> **Auszug zum Lesen**:
▼▼▼
Bild: Zivilen Ungehorsam findet sie richtig, soll aber gewaltfrei sein: Clara H…
taz: Frau Herrmann, gerade laufen weltweit die Klimaproteste von
Extinction Rebellion, auch in Berlin gehen AktivistInnen auf die Straße und
versuchen, den Autoverkehr zu blockieren. Sympathisieren Sie als grüne
Umweltstadträtin mit der Bewegung?
Clara Herrmann: Ich habe dafür großes Verständnis. Ich finde zivilen
Ungehorsam berechtigt, solange er gewaltfrei ist. Ich fand es allerdings
schon bei den Friday-for-Future-Protesten schwierig, dass so viel über
richtig oder falsch der Methoden diskutiert wurde. Da wurde wochenlang
debattiert, ob Schule schwänzen okay ist, statt über die Klimakrise zu
reden und wie wir verdammt nochmal die Klimaziele einhalten können.
Gibt es für Bezirke eigentlich einen ökologischen Fußabdruck?
Ja, den gibt es. Unsere Einwohnerinnen und Einwohner verbrauchen im Jahr
rund 1,65 Millionen Tonnen CO2. Das muss besser werden. Als Amt arbeiten
wir jeden Tag daran. Durch den Beginn der Umstellung auf E-Mobilität bei
unseren Fahrzeugen können wir nun 15 Tonnen CO2 im Jahr einsparen.
Was unternehmen Sie denn als Umweltstadträtin, um die CO2-Bilanz zu
verbessern?
Wir versuchen zum Beispiel, unseren kommunalen Fuhrpark nachhaltig zu
gestalten, indem wir auf E-Mobilität umstellen. Und dort, wo es möglich
ist, sind unsere Mitarbeiterinnen und Mitarbeiter mit dem Fahrrad oder
Lastenrad unterwegs: Damit sehen Sie unsere Gärtnerinnen und Gärtner vom
Grünflächenamt jetzt durch den Park fahren. Und natürlich geht es auch
darum – Stichwort Verkehrswende –, die Fahrrad-Infrastruktur zu stärken.
Zukünftig kann man sich an zehn Standorten – fünf in Friedrichshain, fünf
in Kreuzberg – kostenlos Lastenräder ausleihen. Das nennt sich Flotte
Kommunal und sollte noch jetzt im Herbst losgehen, wenn die Fahrräder da
sind.
Macht es eigentlich Sinn, Umwelt und Verkehr als Ressort zu trennen? In
Ihrem Bezirksamt ist das ja der Fall, für Verkehr ist Ihr Parteikollege
Florian Schmidt zuständig.
▲▲▲
(Teil einer Datendatei)
▼▼▼
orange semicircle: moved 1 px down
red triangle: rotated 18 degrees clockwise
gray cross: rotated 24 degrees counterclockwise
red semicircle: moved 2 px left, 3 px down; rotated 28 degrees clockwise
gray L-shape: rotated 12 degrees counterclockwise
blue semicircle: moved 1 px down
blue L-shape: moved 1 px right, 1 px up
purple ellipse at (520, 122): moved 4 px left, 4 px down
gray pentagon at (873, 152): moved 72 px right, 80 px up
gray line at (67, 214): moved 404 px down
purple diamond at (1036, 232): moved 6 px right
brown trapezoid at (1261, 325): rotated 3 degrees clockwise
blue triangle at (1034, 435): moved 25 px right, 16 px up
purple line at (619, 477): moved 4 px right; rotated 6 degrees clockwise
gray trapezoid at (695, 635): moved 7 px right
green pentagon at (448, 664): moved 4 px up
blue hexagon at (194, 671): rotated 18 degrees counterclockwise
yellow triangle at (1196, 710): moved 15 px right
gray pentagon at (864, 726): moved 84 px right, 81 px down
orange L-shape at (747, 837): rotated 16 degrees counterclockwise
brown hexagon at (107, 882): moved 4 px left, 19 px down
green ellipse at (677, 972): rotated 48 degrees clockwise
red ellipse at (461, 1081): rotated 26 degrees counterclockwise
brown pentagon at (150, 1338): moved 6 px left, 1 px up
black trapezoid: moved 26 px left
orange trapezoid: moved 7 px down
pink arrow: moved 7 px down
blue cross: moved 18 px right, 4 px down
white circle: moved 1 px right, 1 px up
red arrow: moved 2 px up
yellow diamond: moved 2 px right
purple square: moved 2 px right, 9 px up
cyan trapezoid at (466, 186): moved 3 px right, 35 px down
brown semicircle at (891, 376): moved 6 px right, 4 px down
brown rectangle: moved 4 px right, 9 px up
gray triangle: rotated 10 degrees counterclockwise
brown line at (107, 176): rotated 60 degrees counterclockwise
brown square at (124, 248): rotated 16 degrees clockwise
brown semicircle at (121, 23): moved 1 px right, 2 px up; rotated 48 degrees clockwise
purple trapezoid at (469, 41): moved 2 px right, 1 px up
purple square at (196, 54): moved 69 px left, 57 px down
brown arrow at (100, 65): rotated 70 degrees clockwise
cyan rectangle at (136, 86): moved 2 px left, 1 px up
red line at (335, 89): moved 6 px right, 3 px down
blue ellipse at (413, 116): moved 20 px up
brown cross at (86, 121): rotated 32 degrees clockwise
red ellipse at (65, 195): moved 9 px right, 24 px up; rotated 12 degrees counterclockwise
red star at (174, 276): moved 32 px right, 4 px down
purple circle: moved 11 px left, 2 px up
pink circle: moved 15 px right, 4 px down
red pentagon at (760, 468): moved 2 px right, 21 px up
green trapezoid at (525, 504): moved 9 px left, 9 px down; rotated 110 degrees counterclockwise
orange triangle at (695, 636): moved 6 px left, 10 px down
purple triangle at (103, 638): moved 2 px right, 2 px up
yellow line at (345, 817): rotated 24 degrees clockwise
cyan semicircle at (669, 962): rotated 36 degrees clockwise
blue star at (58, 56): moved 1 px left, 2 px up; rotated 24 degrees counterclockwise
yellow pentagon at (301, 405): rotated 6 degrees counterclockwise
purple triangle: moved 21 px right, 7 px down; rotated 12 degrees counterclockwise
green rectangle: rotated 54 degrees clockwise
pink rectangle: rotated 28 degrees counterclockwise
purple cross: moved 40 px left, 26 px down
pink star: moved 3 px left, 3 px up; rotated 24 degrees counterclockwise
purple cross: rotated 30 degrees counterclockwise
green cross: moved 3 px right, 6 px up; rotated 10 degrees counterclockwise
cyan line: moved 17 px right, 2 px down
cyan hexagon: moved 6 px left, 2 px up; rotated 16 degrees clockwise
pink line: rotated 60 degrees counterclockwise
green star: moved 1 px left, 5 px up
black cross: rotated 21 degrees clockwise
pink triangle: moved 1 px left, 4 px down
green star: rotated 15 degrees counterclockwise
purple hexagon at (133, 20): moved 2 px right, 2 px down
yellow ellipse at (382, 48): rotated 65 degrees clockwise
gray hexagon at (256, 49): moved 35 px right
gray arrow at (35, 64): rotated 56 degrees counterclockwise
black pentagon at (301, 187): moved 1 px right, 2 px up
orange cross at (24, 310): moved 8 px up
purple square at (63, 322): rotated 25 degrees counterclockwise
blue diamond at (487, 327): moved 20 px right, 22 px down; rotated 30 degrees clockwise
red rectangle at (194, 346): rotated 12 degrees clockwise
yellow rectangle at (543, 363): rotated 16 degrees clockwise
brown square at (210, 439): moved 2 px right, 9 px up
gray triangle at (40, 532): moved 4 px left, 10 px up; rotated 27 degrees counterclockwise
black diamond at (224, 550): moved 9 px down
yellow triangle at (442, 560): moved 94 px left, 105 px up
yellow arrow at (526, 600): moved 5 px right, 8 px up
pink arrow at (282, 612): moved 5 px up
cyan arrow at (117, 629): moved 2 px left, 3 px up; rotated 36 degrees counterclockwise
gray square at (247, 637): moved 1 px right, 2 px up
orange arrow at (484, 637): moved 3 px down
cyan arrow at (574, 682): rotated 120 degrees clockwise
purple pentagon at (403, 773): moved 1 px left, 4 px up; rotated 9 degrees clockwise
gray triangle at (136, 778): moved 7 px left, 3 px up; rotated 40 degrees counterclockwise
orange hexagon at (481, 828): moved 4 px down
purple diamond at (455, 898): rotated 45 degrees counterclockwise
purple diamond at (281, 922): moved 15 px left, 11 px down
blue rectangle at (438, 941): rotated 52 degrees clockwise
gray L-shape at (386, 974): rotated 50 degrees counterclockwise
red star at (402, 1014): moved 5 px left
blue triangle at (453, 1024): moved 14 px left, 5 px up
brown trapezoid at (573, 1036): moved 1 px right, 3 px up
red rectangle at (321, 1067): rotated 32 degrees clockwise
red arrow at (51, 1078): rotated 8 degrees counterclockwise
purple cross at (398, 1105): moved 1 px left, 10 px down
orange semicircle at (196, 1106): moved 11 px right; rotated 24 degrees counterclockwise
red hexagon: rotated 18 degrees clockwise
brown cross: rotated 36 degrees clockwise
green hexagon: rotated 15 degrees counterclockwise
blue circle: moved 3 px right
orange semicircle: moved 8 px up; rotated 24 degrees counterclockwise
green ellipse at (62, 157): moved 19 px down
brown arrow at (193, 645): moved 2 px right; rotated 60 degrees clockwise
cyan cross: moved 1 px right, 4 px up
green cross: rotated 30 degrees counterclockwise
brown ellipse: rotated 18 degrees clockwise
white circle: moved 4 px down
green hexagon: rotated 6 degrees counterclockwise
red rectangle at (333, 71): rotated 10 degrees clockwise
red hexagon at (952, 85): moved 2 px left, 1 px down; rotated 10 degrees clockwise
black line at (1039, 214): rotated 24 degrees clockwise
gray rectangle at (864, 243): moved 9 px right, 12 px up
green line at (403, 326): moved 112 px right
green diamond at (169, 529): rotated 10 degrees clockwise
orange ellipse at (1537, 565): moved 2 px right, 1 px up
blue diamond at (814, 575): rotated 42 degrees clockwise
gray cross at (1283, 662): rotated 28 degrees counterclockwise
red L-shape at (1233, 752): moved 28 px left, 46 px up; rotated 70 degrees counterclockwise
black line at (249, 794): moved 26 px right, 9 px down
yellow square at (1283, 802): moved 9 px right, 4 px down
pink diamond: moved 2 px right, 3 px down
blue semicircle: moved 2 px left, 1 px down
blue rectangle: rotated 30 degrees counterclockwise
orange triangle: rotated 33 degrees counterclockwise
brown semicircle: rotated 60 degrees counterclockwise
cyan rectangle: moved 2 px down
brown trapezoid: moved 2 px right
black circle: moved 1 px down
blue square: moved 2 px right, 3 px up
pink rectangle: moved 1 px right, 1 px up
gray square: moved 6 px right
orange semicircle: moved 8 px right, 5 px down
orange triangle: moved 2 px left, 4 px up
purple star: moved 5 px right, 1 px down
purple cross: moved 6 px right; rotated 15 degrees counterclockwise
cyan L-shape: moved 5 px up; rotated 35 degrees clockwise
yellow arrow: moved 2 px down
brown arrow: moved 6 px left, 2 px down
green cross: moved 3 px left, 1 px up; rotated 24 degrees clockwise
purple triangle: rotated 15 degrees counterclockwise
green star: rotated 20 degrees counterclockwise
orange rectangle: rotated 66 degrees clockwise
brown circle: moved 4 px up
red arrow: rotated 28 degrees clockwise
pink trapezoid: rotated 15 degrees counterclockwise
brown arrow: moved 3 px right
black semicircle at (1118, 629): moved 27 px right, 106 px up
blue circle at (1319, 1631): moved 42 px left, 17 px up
▲▲▲
Schreiben Sie aus dem Interview mit der Umweltstadträtin den Abschnitt von „Gibt es für“ bis einschließlich „verbessern?“ ab. Die Zeilen spielen hierfür keine Rolle.

Gibt es für Bezirke eigentlich einen ökologischen Fußabdruck?
Ja, den gibt es. Unsere Einwohnerinnen und Einwohner verbrauchen im Jahr
rund 1,65 Millionen Tonnen CO2. Das muss besser werden. Als Amt arbeiten
wir jeden Tag daran. Durch den Beginn der Umstellung auf E-Mobilität bei
unseren Fahrzeugen können wir nun 15 Tonnen CO2 im Jahr einsparen.
Was unternehmen Sie denn als Umweltstadträtin, um die CO2-Bilanz zu
verbessern?